Axolotls - Requirements & Water Conditions in Captivity There is some info here on water chemistry is this what u were looking for?


----------



## samurai (Sep 9, 2009)

Thats a really useful site :2thumb:


----------



## GemzD26 (Sep 22, 2009)

Hi,

Really you should set the setup sooner rather than later this allows the water to age and cycle ready for the axolotl to go in.

Always you dechlorinator (tap safe) and messure out to how many liters of water you will use,

Have a look at this site i use it if i need any questions answered,they have a whole topic dedicated to axolotls alone.

I own 7 and they are really good pets to own giving the proper care, i hope you have as much enjoyment as i have from mine.

Best of luck! :no1:

Caudata.org Newt and Salamander Forum


----------



## hanhan (Aug 18, 2006)

Thanks for the replies guys, can't wait to get it all set up now. 

Have read through those websites and they are really helpful but still a little confused being a beginner.

To set up water do you recomend I use bottled water, or as I've read on other threads, get some water in buckets standing for a day or 2. If I get the tank first thing Saturday morning and get the pump on will that be suitable filtering if I get the axolotl put in around 4/5pm? 

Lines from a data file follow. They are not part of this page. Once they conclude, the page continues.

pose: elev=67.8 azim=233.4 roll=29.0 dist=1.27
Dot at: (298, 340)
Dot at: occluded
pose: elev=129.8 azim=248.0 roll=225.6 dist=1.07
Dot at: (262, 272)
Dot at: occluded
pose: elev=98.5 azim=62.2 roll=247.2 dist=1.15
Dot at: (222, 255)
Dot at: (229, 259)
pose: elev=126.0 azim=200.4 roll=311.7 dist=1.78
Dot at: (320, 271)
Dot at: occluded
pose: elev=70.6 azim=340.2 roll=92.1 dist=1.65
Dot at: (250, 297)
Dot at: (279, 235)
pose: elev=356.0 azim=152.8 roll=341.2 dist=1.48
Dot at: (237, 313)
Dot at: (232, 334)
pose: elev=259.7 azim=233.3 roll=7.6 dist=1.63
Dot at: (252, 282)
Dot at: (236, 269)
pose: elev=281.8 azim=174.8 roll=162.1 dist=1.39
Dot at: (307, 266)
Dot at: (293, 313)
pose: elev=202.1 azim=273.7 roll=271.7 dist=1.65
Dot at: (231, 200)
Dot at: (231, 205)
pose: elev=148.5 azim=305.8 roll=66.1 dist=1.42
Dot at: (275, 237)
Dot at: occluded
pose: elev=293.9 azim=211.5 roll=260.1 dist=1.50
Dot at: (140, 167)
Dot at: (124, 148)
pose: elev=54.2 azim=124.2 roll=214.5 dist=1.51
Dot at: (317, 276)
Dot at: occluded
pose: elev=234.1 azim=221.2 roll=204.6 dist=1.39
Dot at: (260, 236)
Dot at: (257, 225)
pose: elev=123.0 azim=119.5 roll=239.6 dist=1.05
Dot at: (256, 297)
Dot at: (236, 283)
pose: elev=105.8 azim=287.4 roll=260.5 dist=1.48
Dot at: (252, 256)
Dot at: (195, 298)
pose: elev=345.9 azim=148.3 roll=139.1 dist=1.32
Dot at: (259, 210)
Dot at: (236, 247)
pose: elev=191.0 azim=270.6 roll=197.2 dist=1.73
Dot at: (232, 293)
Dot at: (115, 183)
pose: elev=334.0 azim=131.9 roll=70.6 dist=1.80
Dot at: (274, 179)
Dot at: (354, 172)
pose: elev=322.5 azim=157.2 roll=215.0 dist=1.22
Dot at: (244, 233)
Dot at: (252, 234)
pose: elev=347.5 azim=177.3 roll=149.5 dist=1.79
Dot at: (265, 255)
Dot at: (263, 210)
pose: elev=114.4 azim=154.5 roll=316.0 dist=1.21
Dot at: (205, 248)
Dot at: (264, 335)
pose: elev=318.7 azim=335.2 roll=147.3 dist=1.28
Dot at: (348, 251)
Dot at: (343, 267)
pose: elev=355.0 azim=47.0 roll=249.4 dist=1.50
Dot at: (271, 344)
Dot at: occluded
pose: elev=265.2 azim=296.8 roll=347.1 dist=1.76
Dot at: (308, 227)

Also I have heared that axolotls regenerate their gills/limbs. The one I'm getting is 3 years old has very short stubby gills, not the beautiful feathery ones. I'm guessing this is because it has been with another axo or bad housing and am hoping if we give it a perfect home and conditions it's will regenerate...or am I being naive?

Also food wise I see you can feed it earthworms (not from the garden), bloodworms and raw meat including pellets. Can you please let me know some brands of pellets and what you feed yors so I can get an idea what products to buy.

I have done loads of research but am just a little scared!haha


----------



## AnythingWithAShell (Apr 14, 2009)

I don't own any amphibs (yet!) but I can help with the water thing 

Standing buckets of water will allow chlorine gas to evaporate, but this will not remove chloramine. You may or may not have chloramine in your tap water, i think it depends on area. The only way to get rid of chloramine (among other harmful things) is to break the chemical bonds, which can only be done using a tap water treatment. Tap Safe or Zoo Med Reptisafe are both good  I know Reptisafe adds calcium and another electrolytes to the water, which is good for the beasties I have.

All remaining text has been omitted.